## EXERCISE INSTRUCTIONS
(1) In the text on parsing a file with sectional metadata, which plugin is named as the only one that can handle this file?
(2) Reproduce the stretch of the text on parsing a file with sectional metadata from "Basically I want" through "add error handling.".
(3) Supply the next part of the text on parsing a file with sectional metadata, picking up where it stops.

## TEXT PROVIDED
Parsing file containing sectional metadata and data

I have a file with a structure where the actual events follow their meta.

For example, the file has contents like below

Columns = Name|Age|Gender
Delimiter = |

John|23|M
Jane|25|F

Columns = Country,State
Delimiter = ,

Canada,Ontario
USA,Nevada

I want to parse the file so that, output looks something like this

{
"message": "John|23|M",
"Name": "John",
"Age": "23",
"Gender": "M"
},
{
message: "Canada,Ontario",
"Country": "Canada",
"State": "Ontario"
}

Basically I want to have data extracted using dynamic column and delimiter.

There are no plugins that can do this other than ruby. The following will handle that file. Additional code could be borrowed from the csv filter to support more options and add error handling.

    ruby {
        init => '
            @columns = []
            @delimiter = ""
            @quote_char = %q["]

            @columnsPrefix = "Columns = "
            @delimiterPrefix = "Delimiter = "
        '
        code => '
            m = event.get("message")
            if m.start_with?(@columnsPrefix)
                @columnsString = m.delete_prefix(@columnsPrefix)
                event.cancel
            elsif m.start_with?(@delimiterPrefix)

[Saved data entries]
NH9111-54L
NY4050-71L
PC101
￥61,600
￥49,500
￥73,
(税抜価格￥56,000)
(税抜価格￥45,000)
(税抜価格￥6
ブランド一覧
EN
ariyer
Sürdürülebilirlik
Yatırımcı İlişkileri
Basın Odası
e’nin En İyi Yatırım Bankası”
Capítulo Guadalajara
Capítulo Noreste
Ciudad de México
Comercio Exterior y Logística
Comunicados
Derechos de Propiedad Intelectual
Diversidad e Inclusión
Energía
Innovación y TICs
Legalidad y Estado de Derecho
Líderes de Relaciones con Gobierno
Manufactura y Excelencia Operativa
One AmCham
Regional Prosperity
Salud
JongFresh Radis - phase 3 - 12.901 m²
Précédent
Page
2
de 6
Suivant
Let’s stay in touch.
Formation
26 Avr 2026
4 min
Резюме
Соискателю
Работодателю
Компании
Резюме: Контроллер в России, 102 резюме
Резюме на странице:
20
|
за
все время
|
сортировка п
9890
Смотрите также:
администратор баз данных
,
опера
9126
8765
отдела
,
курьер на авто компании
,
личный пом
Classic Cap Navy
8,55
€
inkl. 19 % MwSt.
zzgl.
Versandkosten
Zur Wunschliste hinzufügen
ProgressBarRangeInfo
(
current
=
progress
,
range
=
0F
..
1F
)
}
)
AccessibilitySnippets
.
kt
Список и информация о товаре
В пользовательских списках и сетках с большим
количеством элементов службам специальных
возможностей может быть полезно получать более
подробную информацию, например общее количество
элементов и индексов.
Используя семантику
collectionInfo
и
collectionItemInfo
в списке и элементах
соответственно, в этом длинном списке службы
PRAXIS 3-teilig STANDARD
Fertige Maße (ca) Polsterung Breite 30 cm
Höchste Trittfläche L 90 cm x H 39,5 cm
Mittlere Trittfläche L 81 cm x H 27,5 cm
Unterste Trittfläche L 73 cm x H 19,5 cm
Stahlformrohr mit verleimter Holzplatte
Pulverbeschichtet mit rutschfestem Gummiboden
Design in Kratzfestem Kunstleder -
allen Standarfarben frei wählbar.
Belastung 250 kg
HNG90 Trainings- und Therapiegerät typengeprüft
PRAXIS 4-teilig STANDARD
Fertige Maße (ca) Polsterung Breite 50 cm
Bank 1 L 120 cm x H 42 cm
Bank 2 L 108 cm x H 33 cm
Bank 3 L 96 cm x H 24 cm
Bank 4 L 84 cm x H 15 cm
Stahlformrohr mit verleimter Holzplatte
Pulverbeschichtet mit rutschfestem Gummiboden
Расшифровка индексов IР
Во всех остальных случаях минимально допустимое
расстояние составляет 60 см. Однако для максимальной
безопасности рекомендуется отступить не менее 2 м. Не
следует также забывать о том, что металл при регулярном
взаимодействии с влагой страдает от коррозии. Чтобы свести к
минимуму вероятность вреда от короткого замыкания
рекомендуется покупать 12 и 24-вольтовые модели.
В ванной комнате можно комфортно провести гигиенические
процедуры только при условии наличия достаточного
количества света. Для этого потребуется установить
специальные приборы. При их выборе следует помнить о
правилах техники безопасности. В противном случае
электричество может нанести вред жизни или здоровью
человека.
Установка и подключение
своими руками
--
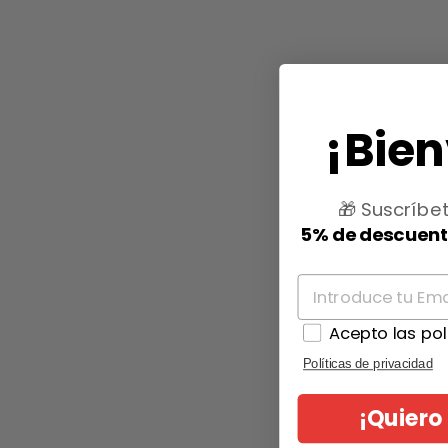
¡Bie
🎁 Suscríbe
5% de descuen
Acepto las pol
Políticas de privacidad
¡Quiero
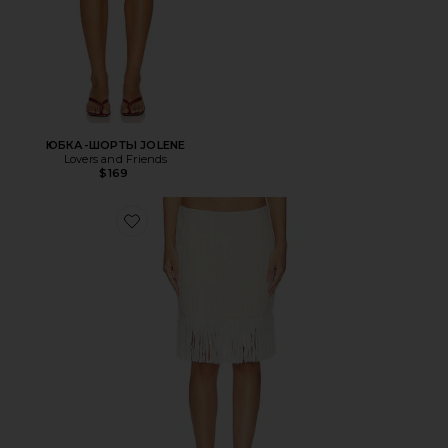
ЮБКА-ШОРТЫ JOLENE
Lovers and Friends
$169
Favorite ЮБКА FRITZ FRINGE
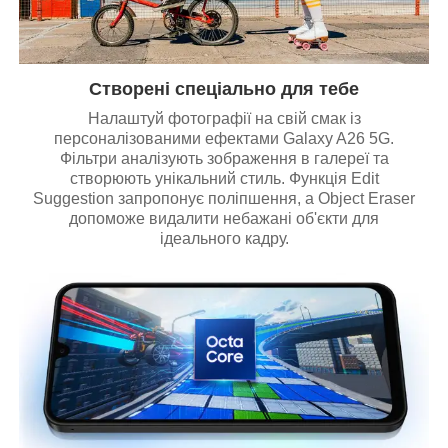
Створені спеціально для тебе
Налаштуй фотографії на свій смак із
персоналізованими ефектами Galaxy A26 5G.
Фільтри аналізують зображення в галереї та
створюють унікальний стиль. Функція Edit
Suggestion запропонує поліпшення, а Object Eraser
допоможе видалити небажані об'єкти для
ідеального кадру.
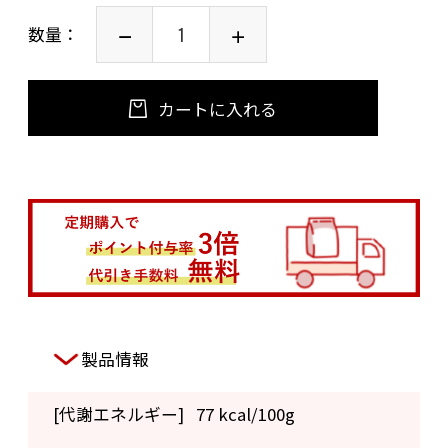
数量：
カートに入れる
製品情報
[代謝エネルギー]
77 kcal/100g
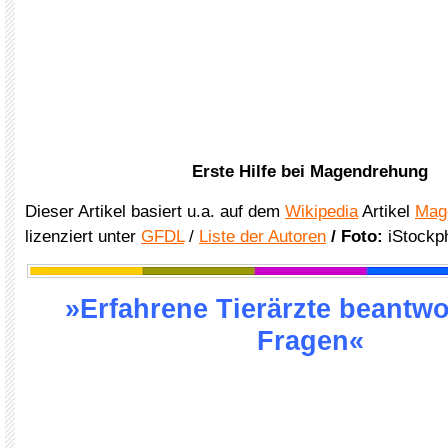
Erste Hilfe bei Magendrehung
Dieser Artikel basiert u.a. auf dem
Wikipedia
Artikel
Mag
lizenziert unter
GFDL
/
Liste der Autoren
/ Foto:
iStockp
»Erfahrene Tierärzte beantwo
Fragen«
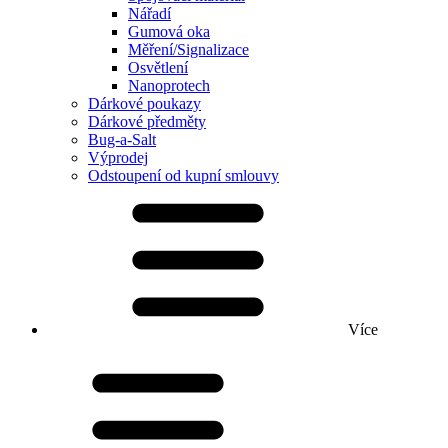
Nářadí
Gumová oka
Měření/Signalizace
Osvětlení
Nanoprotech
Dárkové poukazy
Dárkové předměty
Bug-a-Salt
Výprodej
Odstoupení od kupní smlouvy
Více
* * *
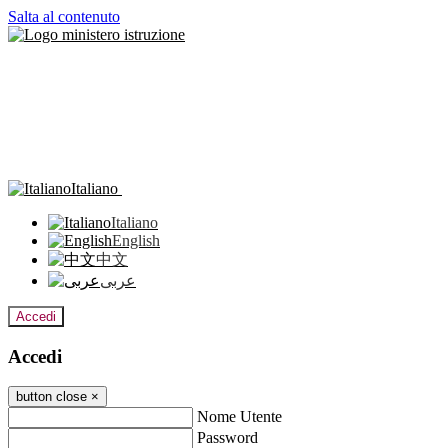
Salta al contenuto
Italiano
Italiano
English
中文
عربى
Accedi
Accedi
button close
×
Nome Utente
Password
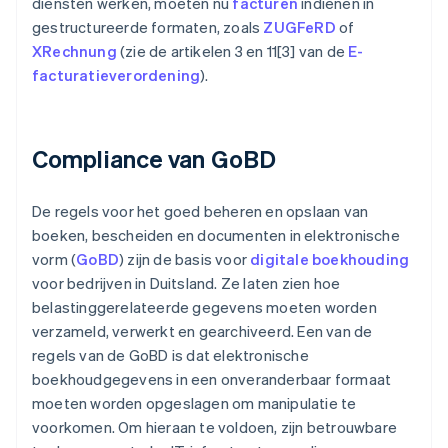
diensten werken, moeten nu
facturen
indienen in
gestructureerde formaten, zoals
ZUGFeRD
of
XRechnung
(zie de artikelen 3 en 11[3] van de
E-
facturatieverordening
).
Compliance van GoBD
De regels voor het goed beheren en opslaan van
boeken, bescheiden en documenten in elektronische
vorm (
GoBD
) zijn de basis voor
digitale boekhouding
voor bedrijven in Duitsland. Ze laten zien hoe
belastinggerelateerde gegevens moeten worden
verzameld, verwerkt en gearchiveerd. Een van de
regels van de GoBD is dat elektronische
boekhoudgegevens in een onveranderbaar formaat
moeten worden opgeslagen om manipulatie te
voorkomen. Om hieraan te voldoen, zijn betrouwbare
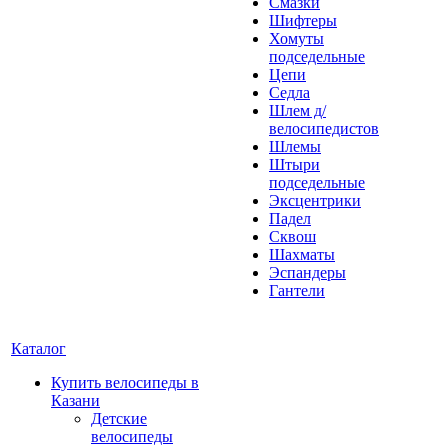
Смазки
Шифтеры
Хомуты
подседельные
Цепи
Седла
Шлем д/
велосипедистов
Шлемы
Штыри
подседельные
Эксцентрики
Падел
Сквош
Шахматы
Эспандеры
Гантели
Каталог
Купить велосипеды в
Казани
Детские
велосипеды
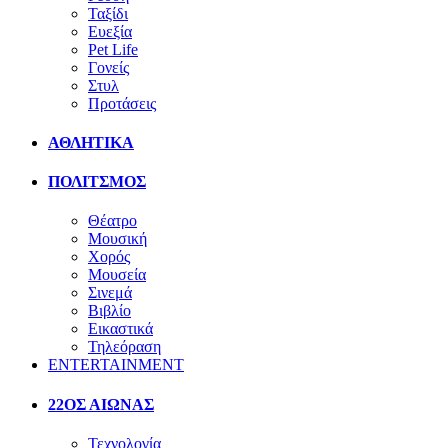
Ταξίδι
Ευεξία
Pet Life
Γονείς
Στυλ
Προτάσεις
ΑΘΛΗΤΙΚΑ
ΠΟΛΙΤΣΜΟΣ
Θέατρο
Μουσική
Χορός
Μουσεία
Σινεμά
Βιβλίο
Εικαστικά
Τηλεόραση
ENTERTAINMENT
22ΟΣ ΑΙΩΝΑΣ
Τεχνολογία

## ANSWERS GIVEN
(1) Ruby

(2)
Basically I want to have data extracted using dynamic column and delimiter.

There are no plugins that can do this other than ruby. The following will handle that file. Additional code could be borrowed from the csv filter to support more options and add error handling.

(3)
                @delimiter = m.delete_prefix(@delimiterPrefix)
                @columns = @columnsString.split(@delimiter)
                event.cancel
            elsif m == "[DATA]" or m =~ /^\s*$/
                event.cancel
            else
                values = CSV.parse_line(m, :col_sep => @delimiter, :quote_char => @quote_char)
                values.each_index { |x|
                    event.set(@columns[x], values[x])
                }
            end
        '
    }
2 Likes

Well it's possible something similar with multi match grok.
v1:
csv-sample.txt
Columns = John|23|M
Columns = Jane|25|F
Delimiter = |
Columns = Canada,Ontario
Columns = USA,Nevada
Delimiter = ,

input {
  file {
   path => "/path/csv-sample.txt"
   start_position => beginning
   sincedb_path => "/dev/null" # NUL Windows
   }
}

filter {

  if [message] =~ /^Delimiter =/ {
   drop{}
   }
  grok {
    match => {
      break_on_match => "true"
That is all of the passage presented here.